24 hour spas in Seoul, South Korea
The Jjimjilbang, a 24 hour sauna and spa, is a quirky part of contemporary Korean culture that can be found in most neighbourhoods in Seoul and other Korean cities. They’re known as the cheapest form of accommodation in Korea; entry is usually around 10,000-15,000 Won (£6-£10) which will get you access to the saunas and baths, as well as somewhere to stay until the morning. Jjimjilbangs are frequented by everyone from couples, to businessmen, to teenagers – they’re something that all manner of Korean people enjoy. To experience this modern Korean craze (and to get out of our dorm room for the night) Jordan and I decided to find our local jjimjilbang and give it a go.
A girl who worked in our hostel told us about a jjimjilbang just around the corner from us called Happy Day Spa. It’s a fairly basic spa at the lower end of the price range at just 10,000 won per person. There are more high end jjimjilbangs in Seoul with additional facilities like swimming pools and massages, but for value and convenience Happy Day Spa seemed a solid choice for us.
We wanted to get the full overnight jjimjilbang experience, so left our hostel at about midnight. There’s something that feels a bit dodgy about going to a spa in the middle of the night, but we were assured it was a perfectly wholesome place. The road that it’s on was pretty seedy though; before we reached it we walked past a couple of strip clubs and suspect looking ‘massage parlours’, and I started to wonder what we’d got ourselves in for. When we found the spa I can’t say I was immediately relieved either. It didn’t look like much from the outside, just a dimly lit doorway leading to the lower ground floor of a tower block:
Once we got in and saw so many normal looking people waiting it made me feel a bit better. It was surprisingly really busy for gone midnight on a Thursday!
What to do in a Korean spa
Finding the place and paying was the easy part. After this it becomes quite confusing – jjimjilbangs have their own specific etiquette codes that I was worried about breaking and embarrassing myself.
After you pay, men and women go their separate ways to get showered so I was on my own from this point. I was dreading this bit as I’d been warned in advance that you have to be fully naked for it, and the awkwardness was made worse by not knowing when and where exactly I was supposed to take my clothes off. I almost made a MAJOR faux pas by stripping off at the first set of lockers, but then realised you’re only meant to take your shoes off here. The whole process is hard to get your head around for someone who doesn’t read Korean! I started speaking to a British girl at this point too who was also baffled by the situation, but immediately regretted it when we then had to get naked next to each other which made it 100x weirder.

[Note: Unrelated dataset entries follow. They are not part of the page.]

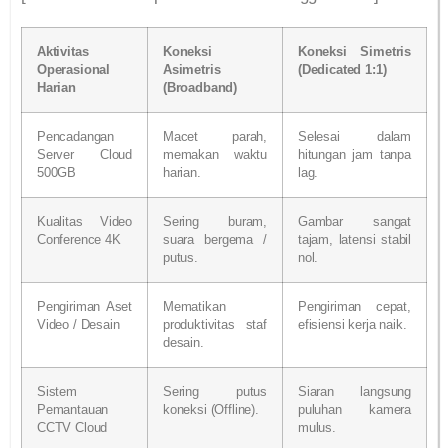
Aktivitas
Koneksi
Koneksi Simetris
Operasional
Asimetris
(Dedicated 1:1)
Harian
(Broadband)
Pencadangan
Macet parah,
Selesai dalam
Server Cloud
memakan waktu
hitungan jam tanpa
500GB
harian.
lag.
Kualitas Video
Sering buram,
Gambar sangat
Conference 4K
suara bergema /
tajam, latensi stabil
putus.
nol.
Pengiriman Aset
Mematikan
Pengiriman cepat,
Video / Desain
produktivitas staf
efisiensi kerja naik.
desain.
Sistem
Sering putus
Siaran langsung
Pemantauan
koneksi (Offline).
puluhan kamera
CCTV Cloud
mulus.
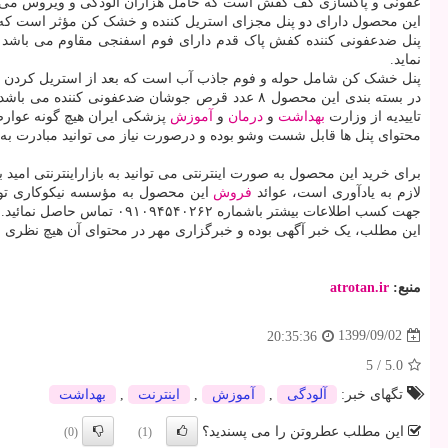
عفونی و پاکسازی کف کفش است که حامل هزاران آلودگی و ویروس می 
این محصول دارای دو پنل مجزای استریل کننده و خشک کن مؤثر است که م
پنل ضدعفونی کننده کفش پاک قدم دارای فوم اسفنجی مقاوم می باشد ک
نماید.
پنل خشک کن شامل حوله و فوم جاذب آب است که بعد از استریل کردن کفش
تاییدیه از وزارت
بهداشت
و
درمان
و
آموزش
پزشکی ایران هیچ گونه عوارض 
محتوای پنل ها قابل شست وشو بوده و درصورت نیاز می توانید مبادرت ب
برای خرید این محصول به صورت اینترنتی می توانید به بازاراینترنتی امید با
لازم به یادآوری است، عوائد
فروش
این محصول به مؤسسه نیکوکاری توان
جهت کسب اطلاعات بیشتر باشماره ۰۹۱۰۹۴۵۴۰۲۶۲ تماس حاصل نمائید.
این مطلب، یک خبر آگهی بوده و خبرگزاری مهر در محتوای آن هیچ نظری ند
منبع:
atrotan.ir
1399/09/02
20:35:36
5
/
5.0
تگهای خبر:
آلودگی
,
آموزش
,
اینترنت
,
بهداشت
این مطلب عطروتن را می پسندید؟
(0)
(1)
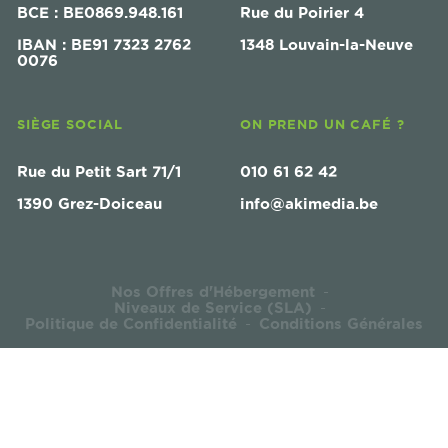
BCE : BE0869.948.161
Rue du Poirier 4
IBAN : BE91 7323 2762
1348 Louvain-la-Neuve
0076
SIÈGE SOCIAL
ON PREND UN CAFÉ ?
Rue du Petit Sart 71/1
010 61 62 42
1390 Grez-Doiceau
info@akimedia.be
Nos Offres d'Hébergement
-
Niveaux de Service (SLA)
-
Politique de Confidentialité
Conditions Générales
-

Before you can enter the saunas you have to bathe, and before you can bathe you HAVE to shower. This is the golden rule of the jjimjilbangs. It’s offensive to try and get in the baths without hosing yourself down first. This part is fairly straightforward; you shower (in front of everyone), bathe (also with everyone), and then change into these weird thick pyjamas you’re given. Once you get these on you know that you’re in the clear and the scary part’s out of the way. You can pass through to the main rooms when you’re dressed which are gender mixed, so I was able to find Jordan again.
His and hers jjimjilbang pyjamas
After the shower/bath experience, jimjilbangs become just like any other spa, aside from two things. Firstly, everyone is wearing matching pyjamas, and secondly there are people asleep all over the floor. When I heard that people slept at these spas I had a serene vision of people in dressing gowns snoozing on loungers, but this is so not the case. If you want to spend the night at a jjimjilbang you’ll have to curl up in whatever space on the floor you can find. By about 4am I had to step over people to get to the toilet, it’s so bizarre. Jordan and I spent some time chilling out in the different saunas and steam rooms, and then pulled up a mat each to try and get a few hours sleep on the cold, hard tiles…
Apologies for the rubbish pictures… blame the dim jjimjilbang lighting!
By the time morning came we were both aching all over and more knackered than when we got there. Not really how I expect to feel when leaving the spa!
Overall I’d say the jjimjilbang is a funny experience, but don’t expect to be relaxed or pampered at a low end one like we visited. However, I can see why people choose them for a cheap night’s stay! It’s one of many Korean quirks I’ve not quite got my head around yet. It is such a uniquely Korean way to spend a night though, so I’d definitely recommend it as one of the most unusual things to do in Seoul!